I throw scratch grain in the sheep stall pretty much every day to encourage the chickens to scratch through it, but they can't seem to get below the top layer. Whenever I turn it over, they're all over it, but then it just packs down again in the next day or two. Is this what you're talking about when you say you're composting it? Do you let it stay moist and packed, or are you adding enough carbonaceous material to keep it loose? I feel like it would take a bag of shavings/leaves every day to accomplish that with what we have going on.
Any advice for this newbie??
As mentioned before, one has to create air spaces in the mass with the use of different particle sizes and density, so having the pine shavings make up the bulk of the mix is always going to produce a sodden, packed down mass that smells highly of ammonia.
The chickens can't move it, as you've found, so they can't really help.
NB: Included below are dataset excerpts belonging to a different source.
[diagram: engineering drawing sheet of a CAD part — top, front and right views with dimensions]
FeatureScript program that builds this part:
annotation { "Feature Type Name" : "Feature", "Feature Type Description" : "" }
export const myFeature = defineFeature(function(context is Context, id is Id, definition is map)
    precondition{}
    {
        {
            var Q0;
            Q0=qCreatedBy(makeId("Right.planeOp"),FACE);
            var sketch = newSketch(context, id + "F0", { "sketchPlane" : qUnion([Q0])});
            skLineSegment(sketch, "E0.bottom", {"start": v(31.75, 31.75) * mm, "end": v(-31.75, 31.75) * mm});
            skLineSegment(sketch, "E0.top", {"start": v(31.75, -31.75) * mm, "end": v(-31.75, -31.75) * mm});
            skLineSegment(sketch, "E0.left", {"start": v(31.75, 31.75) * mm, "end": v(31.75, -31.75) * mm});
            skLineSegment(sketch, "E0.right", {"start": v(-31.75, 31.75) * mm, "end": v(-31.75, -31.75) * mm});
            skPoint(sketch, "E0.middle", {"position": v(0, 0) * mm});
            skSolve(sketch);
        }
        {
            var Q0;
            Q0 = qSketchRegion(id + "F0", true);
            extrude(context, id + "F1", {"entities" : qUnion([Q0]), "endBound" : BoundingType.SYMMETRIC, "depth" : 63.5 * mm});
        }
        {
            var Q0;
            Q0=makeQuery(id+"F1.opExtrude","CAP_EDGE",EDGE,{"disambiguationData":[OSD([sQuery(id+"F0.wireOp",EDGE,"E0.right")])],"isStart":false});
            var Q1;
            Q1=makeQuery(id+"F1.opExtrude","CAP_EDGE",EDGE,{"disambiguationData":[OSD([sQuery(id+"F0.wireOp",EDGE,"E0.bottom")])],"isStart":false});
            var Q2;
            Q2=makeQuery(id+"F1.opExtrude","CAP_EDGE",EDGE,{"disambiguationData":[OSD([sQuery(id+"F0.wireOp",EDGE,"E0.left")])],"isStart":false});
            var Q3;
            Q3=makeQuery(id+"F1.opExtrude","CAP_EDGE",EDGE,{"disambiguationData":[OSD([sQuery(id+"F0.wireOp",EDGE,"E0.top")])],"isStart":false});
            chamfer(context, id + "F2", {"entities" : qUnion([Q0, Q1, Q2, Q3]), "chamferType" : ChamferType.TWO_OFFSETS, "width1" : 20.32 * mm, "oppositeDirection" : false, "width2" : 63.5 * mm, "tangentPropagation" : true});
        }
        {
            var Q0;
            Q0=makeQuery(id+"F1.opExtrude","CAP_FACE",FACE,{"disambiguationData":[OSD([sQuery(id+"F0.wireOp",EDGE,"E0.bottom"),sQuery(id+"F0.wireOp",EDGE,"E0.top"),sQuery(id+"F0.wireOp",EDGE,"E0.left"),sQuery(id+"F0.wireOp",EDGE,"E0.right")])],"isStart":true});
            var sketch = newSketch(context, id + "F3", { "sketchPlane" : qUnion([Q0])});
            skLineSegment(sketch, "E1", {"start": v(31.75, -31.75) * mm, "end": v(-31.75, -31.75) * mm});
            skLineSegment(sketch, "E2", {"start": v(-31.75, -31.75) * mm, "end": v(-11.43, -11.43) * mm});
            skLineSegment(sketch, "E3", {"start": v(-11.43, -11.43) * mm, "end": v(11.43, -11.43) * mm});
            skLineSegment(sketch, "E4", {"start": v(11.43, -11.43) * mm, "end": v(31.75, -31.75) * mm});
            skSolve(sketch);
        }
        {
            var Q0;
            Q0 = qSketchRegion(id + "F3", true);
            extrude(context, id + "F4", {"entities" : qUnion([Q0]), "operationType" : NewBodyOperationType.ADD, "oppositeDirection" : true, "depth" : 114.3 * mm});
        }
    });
The packing down is not composting....it takes a long time for pine shavings to break down and they don't bind well to sheep pellets, so you'd have to move all that out to a pile and let it sit for a year or so to get it to compost completely.
I have 4 sheep in a pretty confined space, as far as space goes, but it's not a barn....one side has a cattle panel hoop shelter and the other is part of a lean to that is open to air on all sides, so I have excellent ventilation. That added ventilation helps with the moisture and smells a lot, but it also helps that I started building this mass way back in the fall when I cleaned out the garden, when I added big vines, corn stalks, branches, woody flower stems. As I built onto the layers, I added large pieces of bark, branches, leaves, hay, etc.
For what you have right now if you can throw some small branches down on top of all of that, then layer in leaves, wasted hay, wood chips(not shavings....bark, twigs, chipped branches, etc.), and anything else that will break down but still create spaces in the mass for air. I'd not try to stir it, but rather cap the moist areas with dry material. That's what I do the most. If I have areas that are overly moist and I have a windy day, I'll turn those moist areas up to the sun and wind for a bit, but since we are in the middle of rain, rain and more rain, I just throw dry material onto the wetter areas and just keep things evenly moist with a layer of dry on top.
If you can cap the moisture and poop, you can cap the smells, while also giving the sheep cleaner footing and dry places to rest. If you don't have a lot of air moving through, I'd make sure you do, with good air coming in at the bottom and stale air moving through and out the top...that will help a good deal on keeping things from being overly humid in there.
Next year, see if you can contact some folks you trust who rake up all their leaves and bag them so you can get you some free bedding that didn't cost you anything but picking it up. Don't even have to do the work. There have been years I've picked up over 250 bags of leaves in a season, but you need a place to store them out of the weather and that gets difficult.